Public Media Infrastructure has appointed its inaugural Board of Trustees, formalizing governance for the Corporation for Public Broadcasting-funded consortium created amid last year’s public radio distribution funding dispute between NPR and the CPB.
New York Public Radio Executive Chair LaFontaine Oliver is Chair of the Board. Additional trustees include KKCR Community Radio General Manager Anni Caporuscio, KCAW Raven Radio General Manager Mariana Robertson, Radio Bilingüe Co-Executive Director José Martínez-Saldaña, Vermont Public CEO Vijay Singh, and Louisville Public Media President and CEO Kenya Young.
The independent nonprofit was established in 2025 through a $57.9 million grant from CPB as a consortium of American Public Media Group, PRX, New York Public Radio, Station Resource Group, and the National Federation of Community Broadcasters to support shared infrastructure and distribution needs across public media stations nationwide.
The formation of the board comes as PMI continues developing new digital and terrestrial distribution technologies alongside ongoing support for the Public Radio Satellite System, following the November court settlement that allowed CPB to proceed with the grant.
Oliver said, “I’m grateful to CPB for the vision and foresight to invest in this station-centered consortium, as we work to imagine the future of our system, and put muscle into the project of building it. The tie that binds this country’s incredible tapestry of public radio stations is our commitment to public service – through the vital news, information, education, arts, culture, and connection we provide our communities every day. I’m honored that my fellow founding partners have entrusted me to help lay PMI’s foundations as Chair of the Board, and energized to be stepping into this new role.”
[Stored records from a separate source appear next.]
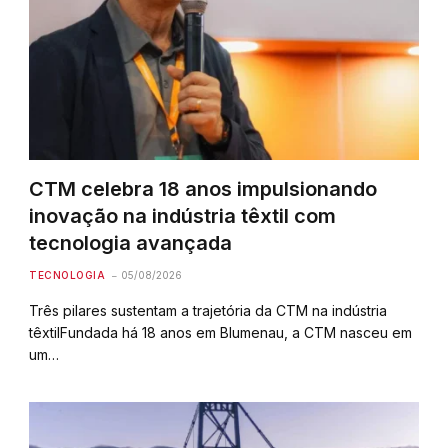
CTM celebra 18 anos impulsionando
inovação na indústria têxtil com
tecnologia avançada
TECNOLOGIA
05/08/2026
Três pilares sustentam a trajetória da CTM na indústria
têxtilFundada há 18 anos em Blumenau, a CTM nasceu em
um…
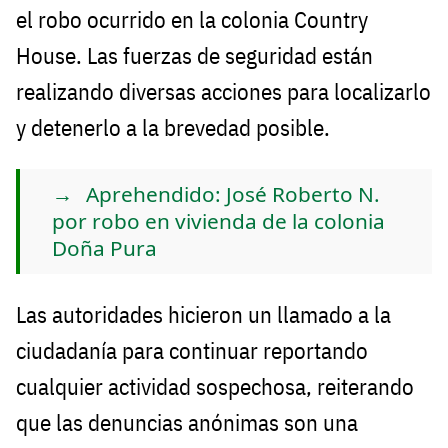
el robo ocurrido en la colonia Country
House. Las fuerzas de seguridad están
realizando diversas acciones para localizarlo
y detenerlo a la brevedad posible.
Aprehendido: José Roberto N.
por robo en vivienda de la colonia
Doña Pura
Las autoridades hicieron un llamado a la
ciudadanía para continuar reportando
cualquier actividad sospechosa, reiterando
que las denuncias anónimas son una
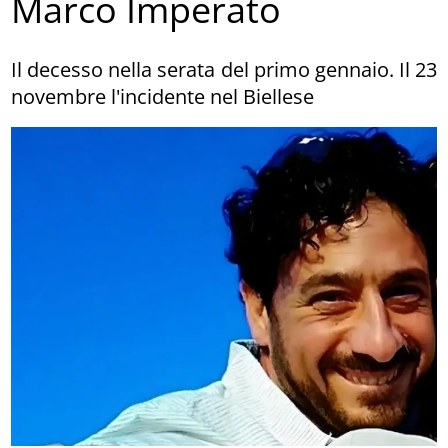
Marco Imperato
Il decesso nella serata del primo gennaio. Il 23
novembre l'incidente nel Biellese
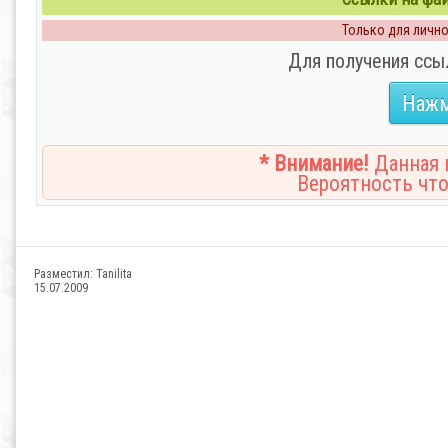
Только для личног
Для получения ссы
Нажм
* Внимание!
Данная н
Вероятность что
Разместил:
Tanilita
15.07.2009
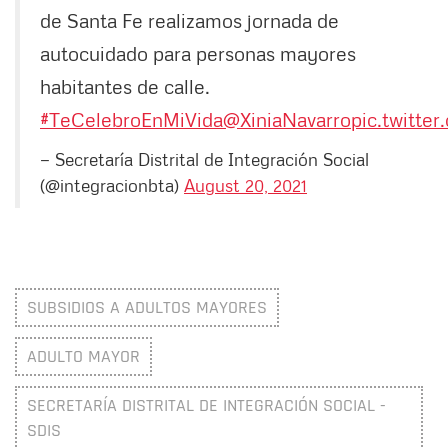
de Santa Fe realizamos jornada de
autocuidado para personas mayores
habitantes de calle.
#TeCelebroEnMiVida
@XiniaNavarro
pic.twitt
— Secretaría Distrital de Integración Social
(@integracionbta)
August 20, 2021
SUBSIDIOS A ADULTOS MAYORES
ADULTO MAYOR
SECRETARÍA DISTRITAL DE INTEGRACIÓN SOCIAL -
SDIS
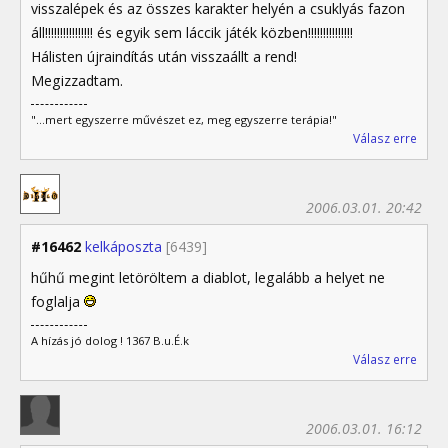
visszalépek és az összes karakter helyén a csuklyás fazon
áll!!!!!!!!!!!!!!!! és egyik sem láccik játék közben!!!!!!!!!!!!!!!
Hálisten újraindítás után visszaállt a rend!
Megizzadtam.
"...mert egyszerre művészet ez, meg egyszerre terápia!"
Válasz erre
2006.03.01. 20:42
#16462
kelkáposzta
[6439]
hűhű megint letöröltem a diablot, legalább a helyet ne
foglalja
A hízás jó dolog ! 1367 B.u.É.k
Válasz erre
2006.03.01. 16:12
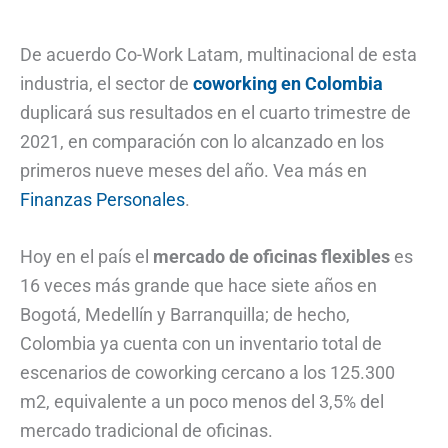
De acuerdo Co-Work Latam, multinacional de esta
industria, el sector de
coworking en Colombia
duplicará sus resultados en el cuarto trimestre de
2021, en comparación con lo alcanzado en los
primeros nueve meses del año. Vea más en
Finanzas Personales
.
Hoy en el país el
mercado de oficinas flexibles
es
16 veces más grande que hace siete años en
Bogotá, Medellín y Barranquilla; de hecho,
Colombia ya cuenta con un inventario total de
escenarios de coworking cercano a los 125.300
m2, equivalente a un poco menos del 3,5% del
mercado tradicional de oficinas.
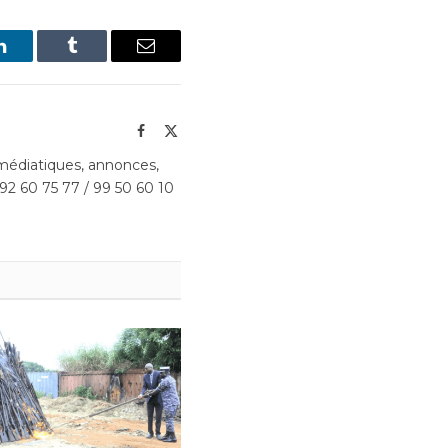
LinkedIn
Tumblr
Email
Facebook
X
(Twitter)
édiatiques, annonces,
 92 60 75 77 / 99 50 60 10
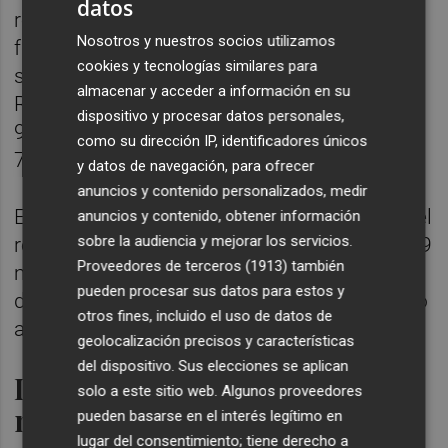
datos
registrados en abril, los más numerosos
Nosotros y nuestros socios utilizamos
fueron los de origen/destino Italia, que
cookies y tecnologías similares para
sumaron 194.306 viajeros; seguidos de
almacenar y acceder a información en su
Reino Unido con 112.709; Países Bajos, con
dispositivo y procesar datos personales,
94.488; Alemania con 86.402 y Francia, con
como su dirección IP, identificadores únicos
77.940.
y datos de navegación, para ofrecer
anuncios y contenido personalizados, medir
En cuanto a los vuelos registrados en abril, el
anuncios y contenido, obtener información
sobre la audiencia y mejorar los servicios.
recinto aeroportuario operó un total de 8.749
Proveedores de terceros (1913)
también
movimientos, lo que supone un incremento
pueden procesar sus datos para estos y
del 8,3 % respecto al mismo mes del pasado
otros fines, incluido el uso de datos de
año.
geolocalización precisos y características
del dispositivo. Sus elecciones se aplican
Datos de los cuatro primeros
solo a este sitio web. Algunos proveedores
meses del año
pueden basarse en el interés legítimo en
lugar del consentimiento; tiene derecho a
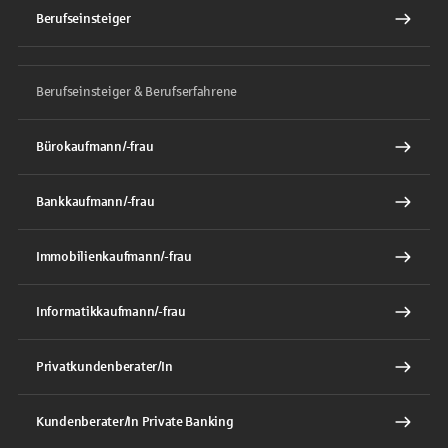
Berufseinsteiger
Berufseinsteiger & Berufserfahrene
Bürokaufmann/-frau
Bankkaufmann/-frau
Immobilienkaufmann/-frau
Informatikkaufmann/-frau
Privatkundenberater/In
Kundenberater/In Private Banking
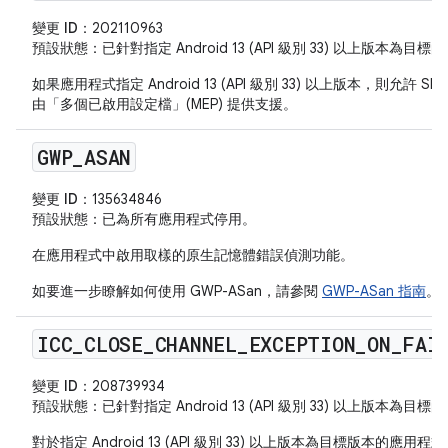
變更 ID：
202110963
預設狀態
：已針對指定 Android 13 (API 級別 33) 以上版本為
如果應用程式指定 Android 13 (API 級別 33) 以上版本，則允許 S
由「多個已啟用設定檔」(MEP) 提供支援。
GWP
_
ASAN
變更 ID：
135634846
預設狀態
：已為所有應用程式停用。
在應用程式中啟用取樣的原生記憶體錯誤偵測功能。
如要進一步瞭解如何使用 GWP-ASan，請參閱
GWP-ASan 指南
。
ICC
_
CLOSE
_
CHANNEL
_
EXCEPTION
_
ON
_
FAI
變更 ID：
208739934
預設狀態
：已針對指定 Android 13 (API 級別 33) 以上版本為
對於指定 Android 13 (API 級別 33) 以上版本為目標版本的應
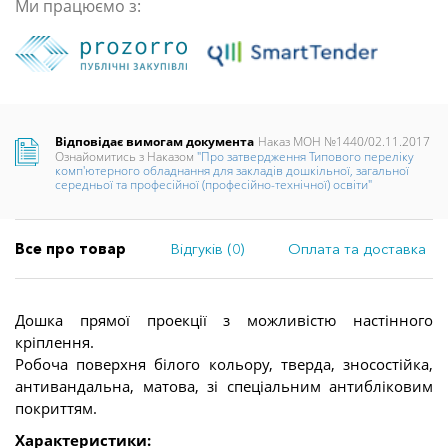
Ми працюємо з:
Відповідає вимогам документа
Наказ МОН №1440/02.11.2017
Ознайомитись з Наказом
"Про затвердження Типового переліку
комп'ютерного обладнання для закладів дошкільної, загальної
середньої та професійної (професійно-технічної) освіти"
Все про товар
Відгуків (0)
Оплата та доставка
Дошка прямої проекції з можливістю настінного
кріплення.
Робоча поверхня білого кольору, тверда, зносостійка,
антивандальна, матова, зі спеціальним антибліковим
покриттям.
Характеристики:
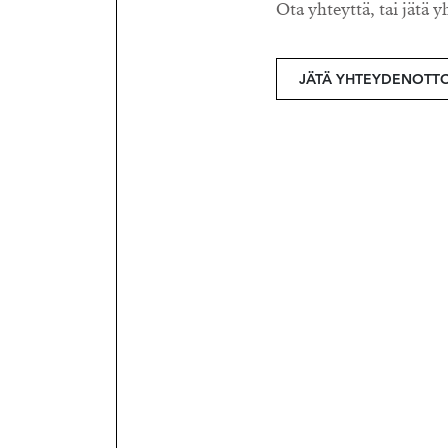
Ota yhteyttä, tai jätä y
JÄTÄ YHTEYDENOTT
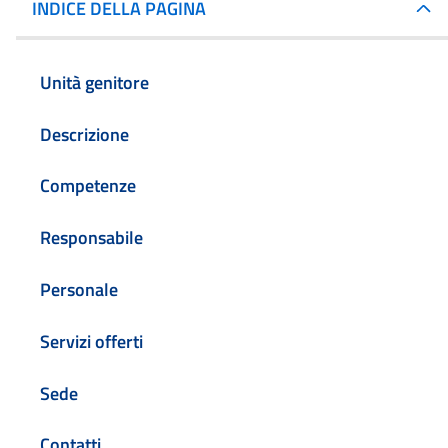
INDICE DELLA PAGINA
Unità genitore
Descrizione
Competenze
Responsabile
Personale
Servizi offerti
Sede
Contatti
National Federation of Community Broadcasters CEO and Founding PMI Board Member A. Rima Dael said, “Our board strives to reflect the full breadth of who public media actually is – across station formats and in every type of community across the nation, large and small, rural and urban, legacy and emerging. These leaders bring deep, lived experience from stations serving communities every day, and a clear understanding of both the fragility and the power of public media infrastructure. That range of perspective is exactly what PMI was created to hold and to protect.”